Niente ius soli, quindi, sia perché il governo rischierebbe di scivolare, sia perché il prezzo da pagare in termini di consensi secondo alcuni sondaggisti potrebbe arrivare ai due punti percentuali. Del resto è proprio al centro che Renzi gioca la partita più difficile. In prima persona, con il suo partito, oppure attraverso gli alleati, è qui che deve trovare il modo per limitare le perdite e non uscire dal voto con le ossa rotte. In quel caso a essere messo in discussione sarebbe direttamente la sua leadership, perché gli oppositori, che oggi stanno allineati e coperti per paura di non essere ricandidati, non attenderebbero neppure un minuto a presentagli il conto.
Nessuno oggi riesce a fare ipotesi serie sulle intenzioni di Renzi, ma di sicuro il primo punto è costruire una coalizione competitiva. Tre gambe sono date per certe: Pd, una lista di sinistra con i seguaci di Pisapia e un rassemblement centrista che raccolga il maggior numero possibile delle 21 formazioni centriste mini e micro di cui il sussidiario ha scritto ieri. L’ipotesi più plausibile è che in questo listone si trovino insieme Alfano e Casini, anche se i più maligni attribuiscono all’attuale presidente della Commissione d’inchiesta sulle banche la tentazione di tornare all’ovile del centrodestra dopo il voto, se il suo pugno di voti dovesse risultare utile a formare un nuovo governo. Sul tappeto anche una quarta lista con Radicali, Verdi e europeisti alla Della Vedova.
Nel gioco del “Piccolo Chimico” delle liste da compilare Renzi deve guardarsi dalla tentazione di dare il via libera a una eccessiva frammentazione: lo sbarramento per entrare in parlamento è il 3 per cento, ma contano anche le liste fra l’1 e il 3 per cento, i cui voti vengono spalmati sugli alleati che superano la soglia. Naturalmente il “disturbo” di chi corre sapendo che difficilmente supererà il 3 per cento dovrà essere pagato con qualche candidatura sicura nei collegi uninominali.
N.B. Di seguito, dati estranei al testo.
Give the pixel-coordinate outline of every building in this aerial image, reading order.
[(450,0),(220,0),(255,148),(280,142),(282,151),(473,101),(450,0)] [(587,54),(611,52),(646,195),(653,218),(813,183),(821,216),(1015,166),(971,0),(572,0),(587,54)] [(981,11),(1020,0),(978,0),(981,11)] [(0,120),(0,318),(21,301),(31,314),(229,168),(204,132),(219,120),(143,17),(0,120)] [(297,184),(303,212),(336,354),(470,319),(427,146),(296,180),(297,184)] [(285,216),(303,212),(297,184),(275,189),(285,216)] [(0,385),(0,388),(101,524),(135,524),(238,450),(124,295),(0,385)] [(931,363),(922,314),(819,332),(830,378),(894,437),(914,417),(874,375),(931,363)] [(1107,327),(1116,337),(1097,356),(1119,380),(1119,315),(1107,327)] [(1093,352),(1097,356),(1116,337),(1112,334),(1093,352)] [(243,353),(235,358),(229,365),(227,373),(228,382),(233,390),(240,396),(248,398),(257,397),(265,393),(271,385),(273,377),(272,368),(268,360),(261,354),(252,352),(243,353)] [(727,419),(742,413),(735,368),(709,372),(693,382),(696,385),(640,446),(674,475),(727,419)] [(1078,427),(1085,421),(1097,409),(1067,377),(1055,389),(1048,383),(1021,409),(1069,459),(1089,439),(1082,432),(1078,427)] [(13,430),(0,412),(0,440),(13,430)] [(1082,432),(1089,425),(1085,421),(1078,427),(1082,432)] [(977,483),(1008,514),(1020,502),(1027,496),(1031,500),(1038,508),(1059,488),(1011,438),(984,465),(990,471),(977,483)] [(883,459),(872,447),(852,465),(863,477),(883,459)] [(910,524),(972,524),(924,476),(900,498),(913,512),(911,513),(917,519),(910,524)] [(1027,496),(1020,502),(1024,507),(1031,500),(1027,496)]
Sin qui però siamo solamente ai trucchetti, e alla tattica. Cose rilevanti, ma probabilmente non decisive. Il nocciolo del problema è presentare una politica realmente attrattiva, mentre in contemporanea ci si prepara a gestire la fase successiva al voto. Anche in questo caso grande è la confusione sotto il cielo del centrosinistra, come testimonia la tirata d’orecchi di Carlo De Benedetti, tessera numero uno del Pd, al grande vecchio del giornalismo italiano, Eugenio Scalfari, reo di aver definito i 5 Stelle più pericolosi di Berlusconi. Si tratta di una divaricazione radicale su come muoversi dopo un voto in cui quasi certamente nessuno vincerà e due dei tre poli (si accettano anche spezzoni) dovranno sedersi intorno a un tavolo, e dialogare. E il dilemma del centrosinistra è proprio se scegliere Berlusconi o Di Maio. Renzi, se c’è, su questo un colpo non lo ha ancora battuto.